William P. Nichols, a painting contractor, lives in Stratford, Conn., a town of 50,000. Religion is not a sometime thing for Nichols. A member of The Way International, a church based in Ohio, Nichols holds prayer meetings in his home three times a week. About six or seven people usually attend -- friends, neighbors, relatives and working associates of Nichols. They pray, sing and take Bible instruction.
Nichols had been holding these home prayer sessions for more than two years when a citizen complained to the town's zoning board. The complaint cited the fact that religious services were being conducted in a residence and that a gathering of automobi,es accompanied the prayer group on those nights.
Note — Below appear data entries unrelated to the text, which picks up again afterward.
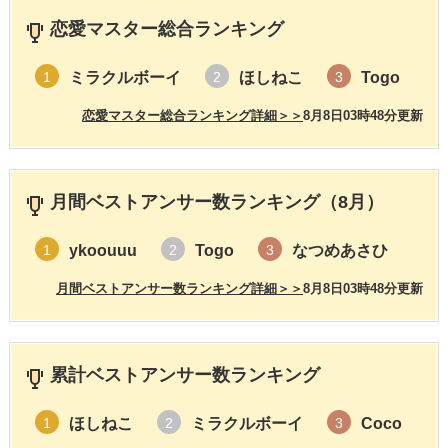
恋愛マスター総合ランキング
ミラクルボーイ
ほしねこ
Togo
1
2
3
恋愛マスター総合ランキング詳細＞＞
8月8日03時48分更新
月間ベストアンサー数ランキング（8月）
ykoouuu
Togo
なつめあさひ
1
2
3
月間ベストアンサー数ランキング詳細＞＞
8月8日03時48分更新
累計ベストアンサー数ランキング
ほしねこ
ミラクルボーイ
Coco
1
2
3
The town of Stratford's Zoning Enforcement Officer thereupon wrote Nichols that, according to the zoning regulations, any property used for religious purposes "must be approved by the Planning and Zoning Commission as a Special Case." To be approved as a Special Case, Nichols would first have to file an application for a permit, along with a $75 fee.
It seemed to Nichols that the First Amendment, guaranteeing free exercise of religion, does not give the state the power to prohibit his praying at home, let alone insist that he pay a fee for permission to pray there.
The town of Stratford, having had this ordinance on the books for more than half a century, was not interested in any newfangled constitutional notions, and kept demanding the application for a permit and the check for $75. When Nichols kept refusing, he was informed that his grace period had run out: "You are now required to cease all religious meetings immediately upon receipt of this letter." Failure to tell God that the Nichols home was out of bounds would subject Nichols to a fine of from $100 to $250 a day so long as the illegal praying continued.
The ordinance also provides for possible imprisonment for "not more than 10 days for each day such violation continues" In astonished dismay, Nichols stopped his home prayer meetings.
But William Nichols then received some first-class legal help from a source that might be surprising to most of the electronic preachers who consider the American Civil Liberties Union the enemy of Christmas and much else that is sacred. The Connecticut Civil Liberties Union became Nichols' advocate because, said executive director Williams Olds, "We believe people have a right to pray in the privacy of their own home, and they can invite their friends in to pray with them."
The Hartford Courant, which is older than even the First Amendment, chastised Stratford's town officials for their ignorance of the Constitution. "The government," said the newspaper, "has the power to control religious activities when they threaten public safety, but Stratford's zoning provision goes far beyond that. It applies to all religious activities, regardless of their character or the number of people participating. Even a family praying in its own home would be covered."
In federal District Court, the Connecticut Civil Liberties Union claimed that the town of Stratford, in one fell ordinance, had violated William Nichols' free exercise of religion, his right to privacy, the Establishment Clause of the First Amendment, and Nichols' rights to equal protection of the laws and due process of law. Moreover, that relentless town ordinance unconstitutionally placed a prior restraint on First Amendment activity (the free expression of prayer).
The civil liberties lawyers could not resist noting in their brief that Stratford does not regulate "political meetings, social gatherings, or meetings to solicit sales of commercial products which take place in an individual's home."
Prayer in Stratford is penalized while Tupperware parties enjoy the full protection of the Constitution.
On April 11, T. F. Gilroy Daly, chief judge of the United States District Court in Connecticut, issued a preliminary injunction ordering Stratford officials to let Nichols, his family and his guests pray in peace.
William Olds of the Connecticut Civil Liberties Union is pleased to see the First Amendment put back together in Stratford, but he is puzzled that while the ACLU is bastinadoed every Christmas by clerics and newspaper editorial writers for suing over religious symbols and otherwise harassing the faithful, hardly anyone has commended it for restoring William Nichols' right to pray at home. Maybe Jerry Falwell will yet say an inspirational word about the ACLU one Sunday in Lynchburg.